Your instructions — Write out the text lines from every entry below without changing anything. Leave the pictures out.
─── Provided entries ───
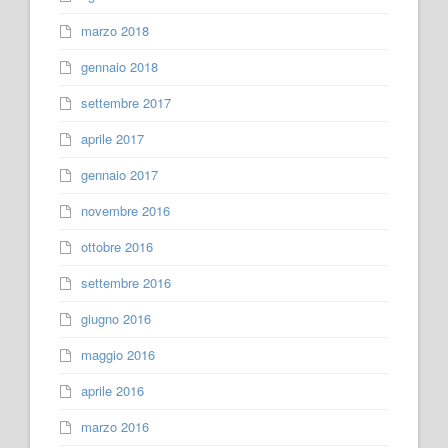
marzo 2018
gennaio 2018
settembre 2017
aprile 2017
gennaio 2017
novembre 2016
ottobre 2016
settembre 2016
giugno 2016
maggio 2016
aprile 2016
marzo 2016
───
Solved exercise —
marzo 2018
gennaio 2018
settembre 2017
aprile 2017
gennaio 2017
novembre 2016
ottobre 2016
settembre 2016
giugno 2016
maggio 2016
aprile 2016
marzo 2016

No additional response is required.